• [What to work on]: Copy the records word for word, starting with the line that contains "pose: elev=229.4 azim=8.2" and ending with the line that contains "Dot at: (314, 226)", including both of those lines.

======== Entries provided

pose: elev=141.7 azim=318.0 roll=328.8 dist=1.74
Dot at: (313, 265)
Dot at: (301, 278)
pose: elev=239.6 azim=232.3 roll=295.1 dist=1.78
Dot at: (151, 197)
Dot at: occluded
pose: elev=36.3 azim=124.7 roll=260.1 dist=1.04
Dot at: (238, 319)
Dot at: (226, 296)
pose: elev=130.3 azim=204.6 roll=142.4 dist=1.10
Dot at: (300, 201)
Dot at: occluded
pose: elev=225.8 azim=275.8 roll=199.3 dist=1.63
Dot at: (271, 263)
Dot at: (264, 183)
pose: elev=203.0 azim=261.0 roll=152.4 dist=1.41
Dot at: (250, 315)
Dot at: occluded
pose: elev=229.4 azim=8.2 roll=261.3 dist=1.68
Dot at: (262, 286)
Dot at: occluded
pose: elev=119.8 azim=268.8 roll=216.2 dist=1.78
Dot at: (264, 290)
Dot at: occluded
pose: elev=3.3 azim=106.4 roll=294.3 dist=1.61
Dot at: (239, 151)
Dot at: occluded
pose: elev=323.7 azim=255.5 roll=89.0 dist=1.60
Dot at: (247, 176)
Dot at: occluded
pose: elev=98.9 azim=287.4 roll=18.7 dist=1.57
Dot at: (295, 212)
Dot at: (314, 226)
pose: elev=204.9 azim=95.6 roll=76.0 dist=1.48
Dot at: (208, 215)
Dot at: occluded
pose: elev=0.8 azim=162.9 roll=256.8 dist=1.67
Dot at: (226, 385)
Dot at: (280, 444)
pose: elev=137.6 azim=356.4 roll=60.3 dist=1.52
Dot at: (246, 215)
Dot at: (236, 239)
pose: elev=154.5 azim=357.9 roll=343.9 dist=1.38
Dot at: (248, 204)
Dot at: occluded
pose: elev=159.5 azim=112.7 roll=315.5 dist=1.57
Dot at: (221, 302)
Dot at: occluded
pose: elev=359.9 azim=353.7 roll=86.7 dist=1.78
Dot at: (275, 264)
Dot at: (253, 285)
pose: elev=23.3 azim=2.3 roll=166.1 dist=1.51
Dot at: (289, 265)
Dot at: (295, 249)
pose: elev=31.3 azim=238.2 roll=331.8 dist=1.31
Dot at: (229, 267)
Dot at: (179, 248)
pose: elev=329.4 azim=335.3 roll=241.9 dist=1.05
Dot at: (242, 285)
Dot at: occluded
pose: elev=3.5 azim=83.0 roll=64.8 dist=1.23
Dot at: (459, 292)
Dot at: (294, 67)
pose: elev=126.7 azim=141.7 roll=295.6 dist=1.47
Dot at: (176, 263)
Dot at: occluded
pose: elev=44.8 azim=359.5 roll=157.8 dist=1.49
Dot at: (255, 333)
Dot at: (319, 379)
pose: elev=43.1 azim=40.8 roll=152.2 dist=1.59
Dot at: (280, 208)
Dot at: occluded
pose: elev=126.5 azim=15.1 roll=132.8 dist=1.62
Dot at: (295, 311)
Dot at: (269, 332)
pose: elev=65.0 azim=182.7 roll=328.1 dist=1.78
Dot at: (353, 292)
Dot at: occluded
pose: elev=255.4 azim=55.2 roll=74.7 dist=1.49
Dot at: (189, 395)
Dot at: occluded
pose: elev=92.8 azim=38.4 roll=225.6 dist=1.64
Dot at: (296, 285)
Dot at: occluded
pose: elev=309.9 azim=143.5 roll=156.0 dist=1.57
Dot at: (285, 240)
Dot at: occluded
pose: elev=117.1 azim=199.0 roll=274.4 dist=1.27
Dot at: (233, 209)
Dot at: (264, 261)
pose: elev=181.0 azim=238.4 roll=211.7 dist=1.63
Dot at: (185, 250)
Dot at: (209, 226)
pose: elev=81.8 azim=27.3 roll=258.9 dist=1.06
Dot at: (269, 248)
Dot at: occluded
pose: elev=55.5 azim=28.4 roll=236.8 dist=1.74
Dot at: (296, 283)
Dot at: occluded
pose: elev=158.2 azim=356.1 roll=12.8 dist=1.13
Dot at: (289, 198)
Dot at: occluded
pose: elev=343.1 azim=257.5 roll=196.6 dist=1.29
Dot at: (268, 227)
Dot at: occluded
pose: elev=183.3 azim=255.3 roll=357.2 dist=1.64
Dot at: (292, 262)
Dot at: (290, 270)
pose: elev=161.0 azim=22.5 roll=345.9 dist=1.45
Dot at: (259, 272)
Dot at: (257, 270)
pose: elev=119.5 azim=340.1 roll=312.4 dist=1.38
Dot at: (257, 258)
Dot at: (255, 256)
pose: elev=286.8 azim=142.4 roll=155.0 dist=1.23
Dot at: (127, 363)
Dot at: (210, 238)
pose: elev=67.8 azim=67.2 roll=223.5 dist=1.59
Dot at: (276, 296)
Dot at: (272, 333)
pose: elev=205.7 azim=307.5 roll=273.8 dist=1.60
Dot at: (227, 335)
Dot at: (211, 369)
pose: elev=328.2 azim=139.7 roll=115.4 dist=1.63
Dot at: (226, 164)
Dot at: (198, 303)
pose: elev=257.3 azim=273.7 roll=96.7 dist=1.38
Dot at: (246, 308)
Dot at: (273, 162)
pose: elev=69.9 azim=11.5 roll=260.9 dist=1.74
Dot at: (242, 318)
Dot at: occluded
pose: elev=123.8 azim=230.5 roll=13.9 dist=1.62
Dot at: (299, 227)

================

• [Reply to the exercise]:
pose: elev=229.4 azim=8.2 roll=261.3 dist=1.68
Dot at: (262, 286)
Dot at: occluded
pose: elev=119.8 azim=268.8 roll=216.2 dist=1.78
Dot at: (264, 290)
Dot at: occluded
pose: elev=3.3 azim=106.4 roll=294.3 dist=1.61
Dot at: (239, 151)
Dot at: occluded
pose: elev=323.7 azim=255.5 roll=89.0 dist=1.60
Dot at: (247, 176)
Dot at: occluded
pose: elev=98.9 azim=287.4 roll=18.7 dist=1.57
Dot at: (295, 212)
Dot at: (314, 226)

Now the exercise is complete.